- **WHAT YOU HAVE TO DO**
Rewrite the stretch from the line containing "ポケットも多く、開閉はジッパーなので中身も見えないし" through the line containing "Februar 12, 2024", substituting "Trauung" for "Hochzeit" and leaving all else unchanged.

= = = =

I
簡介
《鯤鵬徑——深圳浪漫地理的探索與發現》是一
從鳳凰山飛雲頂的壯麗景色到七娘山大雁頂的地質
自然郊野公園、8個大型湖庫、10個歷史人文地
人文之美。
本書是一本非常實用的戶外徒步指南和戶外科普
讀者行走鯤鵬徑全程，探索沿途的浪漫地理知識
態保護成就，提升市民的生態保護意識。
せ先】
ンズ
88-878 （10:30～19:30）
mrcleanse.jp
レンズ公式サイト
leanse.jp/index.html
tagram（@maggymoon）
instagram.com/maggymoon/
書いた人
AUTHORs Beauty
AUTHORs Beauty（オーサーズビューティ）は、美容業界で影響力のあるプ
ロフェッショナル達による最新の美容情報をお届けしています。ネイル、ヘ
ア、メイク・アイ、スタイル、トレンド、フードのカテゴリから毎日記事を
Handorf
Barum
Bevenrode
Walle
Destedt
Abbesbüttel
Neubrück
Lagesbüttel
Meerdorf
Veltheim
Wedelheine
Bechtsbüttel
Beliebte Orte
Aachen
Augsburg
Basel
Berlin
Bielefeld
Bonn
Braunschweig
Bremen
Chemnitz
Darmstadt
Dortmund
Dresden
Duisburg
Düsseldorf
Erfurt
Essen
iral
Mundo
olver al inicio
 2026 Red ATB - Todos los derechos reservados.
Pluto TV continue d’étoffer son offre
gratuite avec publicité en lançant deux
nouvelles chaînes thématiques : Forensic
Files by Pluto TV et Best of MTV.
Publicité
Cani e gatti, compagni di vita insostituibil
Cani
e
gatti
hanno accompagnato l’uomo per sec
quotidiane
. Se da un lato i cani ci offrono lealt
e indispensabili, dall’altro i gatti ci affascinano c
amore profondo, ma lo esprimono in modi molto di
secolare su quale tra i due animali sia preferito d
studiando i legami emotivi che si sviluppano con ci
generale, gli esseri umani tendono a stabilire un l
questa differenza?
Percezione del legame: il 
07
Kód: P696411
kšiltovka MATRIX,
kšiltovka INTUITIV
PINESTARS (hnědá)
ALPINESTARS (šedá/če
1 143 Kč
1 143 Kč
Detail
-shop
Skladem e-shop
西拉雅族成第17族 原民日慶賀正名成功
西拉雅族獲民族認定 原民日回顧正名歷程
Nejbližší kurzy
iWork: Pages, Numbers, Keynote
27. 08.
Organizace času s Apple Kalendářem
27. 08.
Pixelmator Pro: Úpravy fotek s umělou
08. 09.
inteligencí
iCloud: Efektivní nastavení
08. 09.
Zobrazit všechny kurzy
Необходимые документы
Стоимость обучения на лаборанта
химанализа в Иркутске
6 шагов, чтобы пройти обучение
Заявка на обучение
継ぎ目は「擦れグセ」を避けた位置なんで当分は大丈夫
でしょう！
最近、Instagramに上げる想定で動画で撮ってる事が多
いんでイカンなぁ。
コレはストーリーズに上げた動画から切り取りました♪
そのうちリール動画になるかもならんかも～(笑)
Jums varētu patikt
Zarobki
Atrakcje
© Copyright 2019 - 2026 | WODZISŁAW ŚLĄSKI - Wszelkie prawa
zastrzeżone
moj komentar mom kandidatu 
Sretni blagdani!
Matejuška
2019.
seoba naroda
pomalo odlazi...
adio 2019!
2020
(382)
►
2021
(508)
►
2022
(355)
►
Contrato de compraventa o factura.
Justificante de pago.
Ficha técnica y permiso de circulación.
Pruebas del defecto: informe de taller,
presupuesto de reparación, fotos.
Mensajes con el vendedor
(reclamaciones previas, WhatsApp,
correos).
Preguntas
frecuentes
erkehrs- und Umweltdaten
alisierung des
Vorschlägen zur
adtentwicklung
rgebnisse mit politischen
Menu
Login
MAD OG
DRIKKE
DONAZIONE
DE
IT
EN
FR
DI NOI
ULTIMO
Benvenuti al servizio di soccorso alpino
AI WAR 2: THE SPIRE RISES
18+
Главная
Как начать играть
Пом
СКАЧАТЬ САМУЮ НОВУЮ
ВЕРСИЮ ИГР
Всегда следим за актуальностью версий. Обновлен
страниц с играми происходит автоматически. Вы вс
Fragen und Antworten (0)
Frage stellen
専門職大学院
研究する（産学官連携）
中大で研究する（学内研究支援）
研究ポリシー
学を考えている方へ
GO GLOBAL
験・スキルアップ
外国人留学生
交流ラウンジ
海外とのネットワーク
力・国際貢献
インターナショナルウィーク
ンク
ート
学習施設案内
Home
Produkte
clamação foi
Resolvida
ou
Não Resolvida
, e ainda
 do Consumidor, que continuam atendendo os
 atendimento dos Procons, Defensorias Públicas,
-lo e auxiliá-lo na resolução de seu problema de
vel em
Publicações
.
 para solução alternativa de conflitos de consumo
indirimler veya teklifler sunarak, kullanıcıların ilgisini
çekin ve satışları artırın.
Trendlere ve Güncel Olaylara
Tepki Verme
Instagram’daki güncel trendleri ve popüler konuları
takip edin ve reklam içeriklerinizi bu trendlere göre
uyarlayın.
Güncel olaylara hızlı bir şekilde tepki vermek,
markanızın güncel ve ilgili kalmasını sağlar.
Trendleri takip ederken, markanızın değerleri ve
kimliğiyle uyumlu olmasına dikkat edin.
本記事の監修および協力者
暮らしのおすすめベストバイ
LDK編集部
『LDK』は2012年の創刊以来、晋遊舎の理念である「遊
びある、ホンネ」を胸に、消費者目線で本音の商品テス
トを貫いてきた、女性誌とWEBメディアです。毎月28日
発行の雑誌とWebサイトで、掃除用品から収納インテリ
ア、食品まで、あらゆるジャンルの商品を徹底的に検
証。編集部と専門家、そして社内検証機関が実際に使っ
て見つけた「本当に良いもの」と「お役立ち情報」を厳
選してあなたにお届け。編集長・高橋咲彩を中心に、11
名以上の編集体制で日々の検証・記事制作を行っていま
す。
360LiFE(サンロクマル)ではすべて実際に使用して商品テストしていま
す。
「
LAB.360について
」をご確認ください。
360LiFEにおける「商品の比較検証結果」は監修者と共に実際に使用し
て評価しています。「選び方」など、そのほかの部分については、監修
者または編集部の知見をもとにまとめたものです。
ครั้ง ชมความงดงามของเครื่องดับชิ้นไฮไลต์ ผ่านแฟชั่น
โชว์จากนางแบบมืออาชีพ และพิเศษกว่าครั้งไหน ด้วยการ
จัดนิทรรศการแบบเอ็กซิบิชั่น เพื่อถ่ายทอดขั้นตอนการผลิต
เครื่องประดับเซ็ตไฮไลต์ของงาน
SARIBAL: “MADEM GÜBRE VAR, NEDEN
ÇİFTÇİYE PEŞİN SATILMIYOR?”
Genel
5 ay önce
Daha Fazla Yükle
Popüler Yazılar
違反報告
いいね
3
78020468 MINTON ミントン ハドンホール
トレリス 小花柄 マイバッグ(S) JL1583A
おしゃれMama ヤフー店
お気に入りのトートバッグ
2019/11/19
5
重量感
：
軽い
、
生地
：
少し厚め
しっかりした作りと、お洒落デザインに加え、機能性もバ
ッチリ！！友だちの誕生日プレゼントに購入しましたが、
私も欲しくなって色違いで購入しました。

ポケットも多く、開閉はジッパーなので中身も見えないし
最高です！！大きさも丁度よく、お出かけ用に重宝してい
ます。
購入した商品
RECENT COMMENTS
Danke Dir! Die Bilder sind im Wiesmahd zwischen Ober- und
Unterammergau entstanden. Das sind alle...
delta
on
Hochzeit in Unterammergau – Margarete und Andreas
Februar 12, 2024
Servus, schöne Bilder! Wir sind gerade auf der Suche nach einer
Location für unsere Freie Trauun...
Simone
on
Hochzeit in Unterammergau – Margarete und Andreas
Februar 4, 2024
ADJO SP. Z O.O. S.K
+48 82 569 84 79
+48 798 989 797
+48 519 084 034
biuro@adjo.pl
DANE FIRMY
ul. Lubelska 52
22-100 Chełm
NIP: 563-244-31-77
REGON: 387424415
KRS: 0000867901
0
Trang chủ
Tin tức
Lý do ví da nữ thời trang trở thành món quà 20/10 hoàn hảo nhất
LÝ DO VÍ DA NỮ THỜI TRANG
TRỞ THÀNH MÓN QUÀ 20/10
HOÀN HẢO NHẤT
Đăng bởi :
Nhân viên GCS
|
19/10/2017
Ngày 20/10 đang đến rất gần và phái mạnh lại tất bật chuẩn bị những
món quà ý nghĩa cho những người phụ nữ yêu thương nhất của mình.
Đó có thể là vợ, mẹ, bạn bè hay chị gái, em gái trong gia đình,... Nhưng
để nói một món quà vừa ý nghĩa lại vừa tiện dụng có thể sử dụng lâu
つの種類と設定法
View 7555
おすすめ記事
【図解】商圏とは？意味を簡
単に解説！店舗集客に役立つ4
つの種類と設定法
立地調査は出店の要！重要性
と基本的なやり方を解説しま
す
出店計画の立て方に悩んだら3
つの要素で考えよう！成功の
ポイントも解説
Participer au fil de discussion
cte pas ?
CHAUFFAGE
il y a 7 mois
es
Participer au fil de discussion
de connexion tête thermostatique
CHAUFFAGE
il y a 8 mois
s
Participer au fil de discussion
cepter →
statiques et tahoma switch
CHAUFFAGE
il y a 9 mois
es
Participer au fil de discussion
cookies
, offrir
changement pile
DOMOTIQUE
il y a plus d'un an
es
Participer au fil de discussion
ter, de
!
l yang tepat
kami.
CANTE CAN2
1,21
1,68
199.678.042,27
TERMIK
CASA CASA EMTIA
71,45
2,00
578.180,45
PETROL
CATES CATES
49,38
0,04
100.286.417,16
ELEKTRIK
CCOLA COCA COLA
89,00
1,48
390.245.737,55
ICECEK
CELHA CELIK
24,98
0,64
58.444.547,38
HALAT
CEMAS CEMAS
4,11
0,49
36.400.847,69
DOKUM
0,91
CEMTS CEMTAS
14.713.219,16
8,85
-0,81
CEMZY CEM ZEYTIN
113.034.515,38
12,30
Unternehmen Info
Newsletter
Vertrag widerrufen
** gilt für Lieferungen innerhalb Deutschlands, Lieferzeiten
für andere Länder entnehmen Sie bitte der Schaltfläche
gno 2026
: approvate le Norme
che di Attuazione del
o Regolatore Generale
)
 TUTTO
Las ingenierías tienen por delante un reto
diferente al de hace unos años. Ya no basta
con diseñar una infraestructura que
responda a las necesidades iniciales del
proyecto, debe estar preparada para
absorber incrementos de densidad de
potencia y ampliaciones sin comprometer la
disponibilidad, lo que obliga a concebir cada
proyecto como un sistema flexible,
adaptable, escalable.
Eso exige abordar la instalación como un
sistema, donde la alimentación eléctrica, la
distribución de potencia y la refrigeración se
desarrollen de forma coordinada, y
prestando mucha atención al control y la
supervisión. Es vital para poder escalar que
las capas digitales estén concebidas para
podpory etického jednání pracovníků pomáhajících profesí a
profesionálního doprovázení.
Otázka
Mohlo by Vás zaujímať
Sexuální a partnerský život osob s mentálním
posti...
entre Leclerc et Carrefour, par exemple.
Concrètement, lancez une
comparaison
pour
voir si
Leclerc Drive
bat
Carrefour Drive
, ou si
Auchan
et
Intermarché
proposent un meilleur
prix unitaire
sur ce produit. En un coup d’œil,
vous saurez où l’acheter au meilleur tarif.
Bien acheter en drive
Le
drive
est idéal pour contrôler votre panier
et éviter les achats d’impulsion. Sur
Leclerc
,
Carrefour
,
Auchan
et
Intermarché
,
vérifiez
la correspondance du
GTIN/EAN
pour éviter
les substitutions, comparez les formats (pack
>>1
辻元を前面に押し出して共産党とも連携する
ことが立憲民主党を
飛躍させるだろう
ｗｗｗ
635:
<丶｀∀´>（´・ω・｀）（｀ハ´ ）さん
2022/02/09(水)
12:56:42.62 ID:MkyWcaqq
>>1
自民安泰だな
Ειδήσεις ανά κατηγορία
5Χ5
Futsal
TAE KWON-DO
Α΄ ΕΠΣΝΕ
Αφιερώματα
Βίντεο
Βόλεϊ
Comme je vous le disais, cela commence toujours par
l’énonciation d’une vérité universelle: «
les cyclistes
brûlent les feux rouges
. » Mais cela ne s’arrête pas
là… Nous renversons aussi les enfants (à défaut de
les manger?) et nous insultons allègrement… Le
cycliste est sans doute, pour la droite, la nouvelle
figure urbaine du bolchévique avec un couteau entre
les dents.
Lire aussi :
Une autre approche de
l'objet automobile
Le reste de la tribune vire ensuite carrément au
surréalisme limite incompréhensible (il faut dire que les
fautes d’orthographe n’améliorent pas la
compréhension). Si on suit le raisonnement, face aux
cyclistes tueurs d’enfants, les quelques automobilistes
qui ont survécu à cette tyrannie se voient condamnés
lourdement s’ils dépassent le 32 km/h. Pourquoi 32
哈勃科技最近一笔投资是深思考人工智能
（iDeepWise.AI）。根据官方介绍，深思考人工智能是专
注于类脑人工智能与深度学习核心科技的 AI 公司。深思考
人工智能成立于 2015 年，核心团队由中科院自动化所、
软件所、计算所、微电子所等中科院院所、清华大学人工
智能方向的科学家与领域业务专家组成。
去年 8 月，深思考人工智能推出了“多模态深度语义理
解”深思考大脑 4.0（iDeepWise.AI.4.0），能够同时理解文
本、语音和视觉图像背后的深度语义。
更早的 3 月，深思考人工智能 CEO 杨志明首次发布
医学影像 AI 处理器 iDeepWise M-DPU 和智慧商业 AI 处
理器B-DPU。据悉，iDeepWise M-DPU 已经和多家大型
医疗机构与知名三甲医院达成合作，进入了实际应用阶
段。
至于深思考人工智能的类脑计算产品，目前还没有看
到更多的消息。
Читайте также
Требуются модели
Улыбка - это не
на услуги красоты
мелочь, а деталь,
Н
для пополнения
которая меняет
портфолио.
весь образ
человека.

= = = =

- **SOLUTION**
ポケットも多く、開閉はジッパーなので中身も見えないし
最高です！！大きさも丁度よく、お出かけ用に重宝してい
ます。
購入した商品
RECENT COMMENTS
Danke Dir! Die Bilder sind im Wiesmahd zwischen Ober- und
Unterammergau entstanden. Das sind alle...
delta
on
Trauung in Unterammergau – Margarete und Andreas
Februar 12, 2024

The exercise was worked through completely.